--- Selected text Enclosed Below ---

# Mage Advice



## Tashreeq14 (2/10/16)

I want to get myself the mage rta, what do you guys think of it? is it good or a bad choice?
thanx in advance

Sent from my ALE-L02 using Tapatalk


----------



## Rob Fisher (2/10/16)

@Tashreeq14 the Serpent Mini 25 is a way better buy!

http://www.ecigssa.co.za/wotofo-serpent-mini-25mm.t26488/


----------



## Tashreeq14 (2/10/16)

and flavour wise and clouds wise... is it still a better buy?

Sent from my ALE-L02 using Tapatalk


----------



## Rob Fisher (2/10/16)

Tashreeq14 said:


> and flavour wise and clouds wise... is it still a better buy?



Flavour wise there is very little to beat a Serpent Mini 25!

If you want clouds then a Pharoah may be for you.

But the Serpent Mini 25 is the best all round RTA on the planet today!

Reactions: Like 1 | Agree 1


----------



## Tashreeq14 (2/10/16)

okay thanx... and building wise do you have any advice on where I can learn to build because as I will be new to the rta system

Sent from my ALE-L02 using Tapatalk


----------



## Rob Fisher (2/10/16)

Tashreeq14 said:


> okay thanx... and building wise do you have any advice on where I can learn to build because as I will be new to the rta system



Single Coil Build


Dual Coil Build


----------



## Tashreeq14 (2/10/16)

which do you prefer the dual or single

Sent from my ALE-L02 using Tapatalk


----------



## DarkSide (2/10/16)

Rob Fisher said:


> @Tashreeq14 the Serpent Mini 25 is a way better buy!
> 
> http://www.ecigssa.co.za/wotofo-serpent-mini-25mm.t26488/



And Thanks to you Master @Rob Fisher Just had to get a silver and a black, at this point in time, enjoying these "little ones" more than I had expected.... I have to stop reading your posts and watching your videos, but Mastercard and Visa thanks you!

Reactions: Like 1 | Winner 1


----------



## DarkSide (2/10/16)

@Tashreeq14 You will really enjoy these liitle "babies", I personally prefer the single coil setup, just too lazy to swop decks, so silver is single deck and black is for the dual coil build


----------



## Rob Fisher (2/10/16)

Tashreeq14 said:


> which do you prefer the dual or single



I prefer the single because it's quicker to rewick but I have 3 and 2 are single and one is dual coil. The flavour is very similar on both.

Reactions: Like 1 | Agree 1


----------



## daniel craig (2/10/16)

I agree with @Rob Fisher the serpent mini 25mm is excellent. I've been using the single coil deck exclusively and have no interest in messing around with the dual deck.

Reactions: Like 1


----------



## Tashreeq14 (2/10/16)

@Rob Fisher thanx I think you have really changed my mind on which rta I will want...

Sent from my ALE-L02 using Tapatalk


----------



## Tashreeq14 (2/10/16)

--- End of Enclosed Selected text ---
--- Stored data Enclosed Below ---

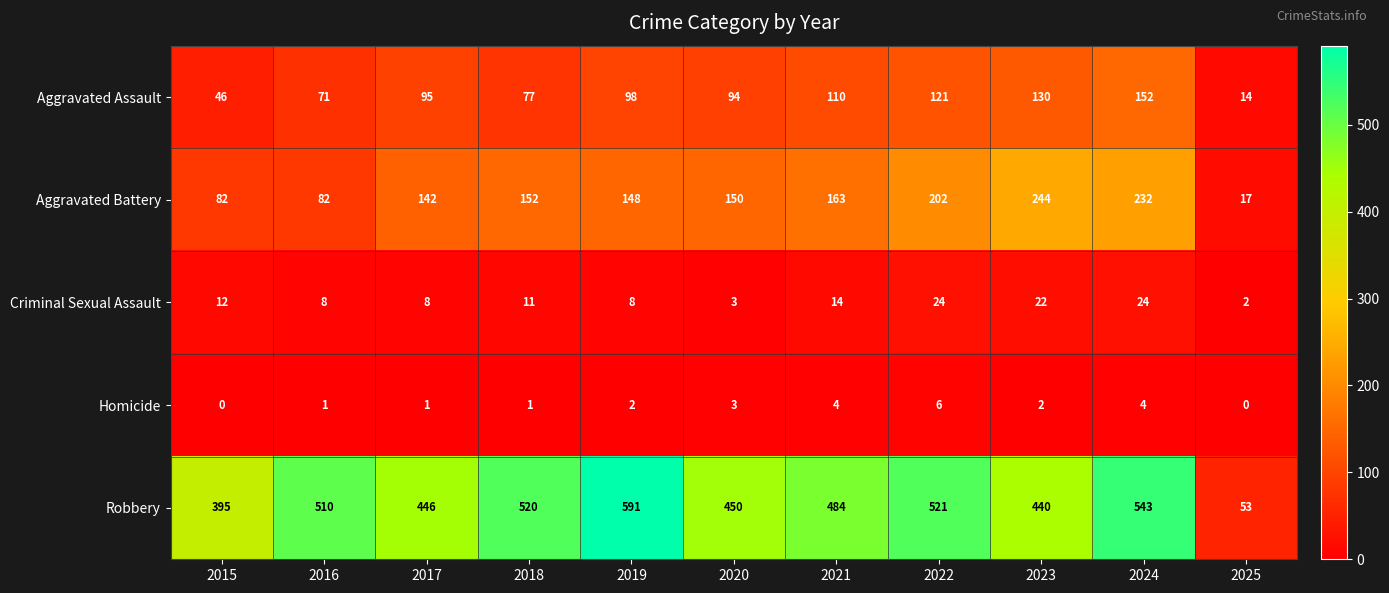

How many categories are shown in the chart?

11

--- End of Enclosed Stored data ---

**Request 1:**
Name every user who posts in the vaping forum thread.
**Request 2:**
Write the next part of the vaping forum thread, picking up after its final line.
The listing comes from a source separate from the vaping forum thread.

**Result 1:**
Tashreeq14, Rob Fisher, DarkSide, daniel craig

**Result 2:**
@Daniel I checked the serpent out and it has drawn me to like it and rob has kind of convinced me that I would love it and I think that I kinda am now thanx to him

Sent from my ALE-L02 using Tapatalk

Reactions: Like 1


----------



## daniel craig (2/10/16)

Tashreeq14 said:


> @Daniel I checked the serpent out and it has drawn me to like it and rob has kind of convinced me that I would love it and I think that I kinda am now thanx to him
> 
> Sent from my ALE-L02 using Tapatalk


You will love it, the build quality on the tank itself is much better than the Mage.


----------



## Silver (2/10/16)

daniel craig said:


> You will love it, the build quality on the tank itself is much better than the Mage.



Lol - totally unrelated but am watching 007 on DSTV with Daniel Craig...
Then saw this post - hehe

Reactions: Like 2


----------



## Rob Fisher (2/10/16)

Tashreeq14 said:


> @Rob Fisher thanx I think you have really changed my mind on which rta I will want...



Great decision!


----------



## Tashreeq14 (2/10/16)

thanx again rob... and @Silver lol thats not a problem its amazing to hear and take in everyones input and I bet the 007 movie is action packed hey

Sent from my ALE-L02 using Tapatalk

Reactions: Like 1 | Agree 1


----------



## Tashreeq14 (2/10/16)

and the tank capacity is also bigger than the mage right?

Sent from my ALE-L02 using Tapatalk


----------



## Rob Fisher (2/10/16)

Tashreeq14 said:


> and the tank capacity is also bigger than the mage right?



The Mage 24 is 3,5ml and the Serpent is 4ml... however just remember the Serpent mini 25 goes through juice at a rate of knots... and that's why the flavour is so good.


----------



## Tashreeq14 (2/10/16)

oh and that is what I want , oh please I would love me some of serpent with amazing juice... which type of wire do you think is best to use in the serpent?... specially if I want to buy pre-made coils?

Sent from my ALE-L02 using Tapatalk


----------



## Rob Fisher (2/10/16)

Tashreeq14 said:


> oh and that is what I want , oh please I would love me some of serpent with amazing juice... which type of wire do you think is best to use in the serpent?... specially if I want to buy pre-made coils?



Make your own coil from Nichrome 80 - 24g. It's really simple... wind the coil the opposite way 7 wraps around a 3mmm or 3.5mm... wick with Cotton Bacon as per the video... Bingo!

Reactions: Like 1


----------



## shabbar (2/10/16)

i love my mage , probably one of the best tanks out there flavor wise. decent clouds as well

Reactions: Agree 2


----------



## Tashreeq14 (2/10/16)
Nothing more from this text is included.